MEMPHIS, Tenn. (WMC) - Visitors of The South Memphis Farmers Market call it an oasis for the community that’s making miracles happen and changing lives.
Green tomatoes, red tomatoes, heirloom tomatoes, cucumbers, peaches. Take your pick. All things nourishing, fresh and local can be found at the corner of Mississippi Boulevard and South Parkway East.
Behind the tents, sweet potatoes, and juicy watermelons of the South Memphis Farmers Market is a journey rooted in the heart and soul of the 38106 zip code.
”Our motto is restore, renew and reveal, and that’s people and places,” explained Roshun Austin, the President and CEO of The Works, Incorporated Community Development Corporation that runs the market.
The residents came up with the concept of the South Memphis Farmers Market. Each year, neighbors choose the vendors and operating hours.
It also gives local farmers an outlet to sell their bounties.
”A wonderful opportunity to get fresh produce and quality produce,” explained Glimp, Tennessee Farmer Debra Lockard. “It’s in the unincorporated area of Tennessee off Highway 87 at the second fork in the road.”
Lockard says she prayed to become a farmer at the ripe age of five.
“Now this dream has come true for me,” said Lockard.
The 2019 Lauderdale County Tomato Farmer of the Year has been selling produce six years on this corner from her family’s 90-year-old farm.
“Everything that I grow is in memory of my parents and grandparents,” said Lockard.
The people at the market have become like family.
”You care so that means you’re taking people to the hospital, we are going to funerals we are making sure kids have their uniforms for schools, so it’s more than just about food,” said Austin.
It all began when residents already struggling with transportation issues identified the nearest grocer was miles away from their USDA-certified food desert.
Their corner stores are convenient, but lack fresh food.
”Catching the bus back and forth to the store,” neighbor Durrell Brown recollected.
He used to commute an hour to and from the market for groceries before the farmers market opened in 2008.
”Now it’s right around the corner,” he said.
In addition to the outdoor vendors, The Grocer at the Farmers Market sells produce, dry goods, dairy and everything else you’d find in a small grocery store.
”I always describe our store more like a different time and place, like a 1940s general store but you know everybody and you know a lot about their families,” said Austin.
When studies revealed 38106 has the lowest life expectancy in Memphis due, in part, to diet-related disorders, The Works opened a nutrition lab.

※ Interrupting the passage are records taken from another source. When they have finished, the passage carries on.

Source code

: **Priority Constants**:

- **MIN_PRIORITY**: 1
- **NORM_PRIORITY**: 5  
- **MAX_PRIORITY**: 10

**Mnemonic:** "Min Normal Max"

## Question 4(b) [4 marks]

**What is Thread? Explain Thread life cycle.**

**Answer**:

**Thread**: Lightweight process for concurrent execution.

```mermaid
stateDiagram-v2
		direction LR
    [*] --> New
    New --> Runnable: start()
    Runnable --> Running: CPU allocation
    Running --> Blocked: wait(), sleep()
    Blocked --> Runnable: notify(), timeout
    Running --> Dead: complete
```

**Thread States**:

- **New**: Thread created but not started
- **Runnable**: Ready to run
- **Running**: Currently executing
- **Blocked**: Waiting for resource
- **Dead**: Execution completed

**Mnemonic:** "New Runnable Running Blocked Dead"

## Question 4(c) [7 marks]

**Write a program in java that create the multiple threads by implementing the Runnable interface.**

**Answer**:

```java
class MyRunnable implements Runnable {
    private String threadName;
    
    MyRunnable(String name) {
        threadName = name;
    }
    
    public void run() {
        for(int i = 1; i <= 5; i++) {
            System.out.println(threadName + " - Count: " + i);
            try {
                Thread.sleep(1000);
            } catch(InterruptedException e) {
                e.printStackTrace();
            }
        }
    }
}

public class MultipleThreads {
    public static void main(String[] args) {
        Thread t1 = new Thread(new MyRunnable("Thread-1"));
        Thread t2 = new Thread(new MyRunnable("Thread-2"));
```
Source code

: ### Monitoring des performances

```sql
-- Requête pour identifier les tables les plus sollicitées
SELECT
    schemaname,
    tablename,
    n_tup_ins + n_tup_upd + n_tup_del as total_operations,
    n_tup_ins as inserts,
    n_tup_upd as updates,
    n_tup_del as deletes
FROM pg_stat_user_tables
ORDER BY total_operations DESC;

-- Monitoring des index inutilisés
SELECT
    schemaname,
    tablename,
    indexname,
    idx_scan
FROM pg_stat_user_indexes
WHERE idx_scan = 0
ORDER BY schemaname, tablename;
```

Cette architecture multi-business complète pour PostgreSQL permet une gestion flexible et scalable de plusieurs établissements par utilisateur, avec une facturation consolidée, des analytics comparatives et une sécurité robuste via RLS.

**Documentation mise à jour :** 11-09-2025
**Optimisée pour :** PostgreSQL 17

”Cooking Matters is a six-week course, two hours each time, free to participants, but it teaches them how to prepare food healthier, to maximize their food budget and minimize waste,” explained Austin.
They also partner with Methodist University Hospital – Methodist LeBonheur Healthcare to teach classes for diseases linked to poor nutrition.
Durrell, a diabetic, took the course. He says it changed his life.
They even have their own bicycle club to get neighbors moving.
”We have a great sense of community here,” smiled Austin.
Brown, a former security guard, became such a regular that the market asked if he wanted a job, and after tragedy struck when Brown’s wife passed away, managers offered him more hours to keep his mind off of his loss.
Now, Durrell is the assistant manager of the farmers market.
”I made it. I’m 51-years-old now,” he said. “I’m surrounded around good people.”
As they say, it takes a village.
”These are our neighbors and we love them,” said Austin.
The farmers market is a true source of pride for the 38106. During the 2020 pandemic, the market has been a lifeline for South Memphis delivering food for 15 weeks to neighbors at no cost.
Last season, they hosted 14 outdoor markets serving nearly 5,000 visitors, as the 5-star destination has become a beacon of light for people living in the surrounding neighborhood.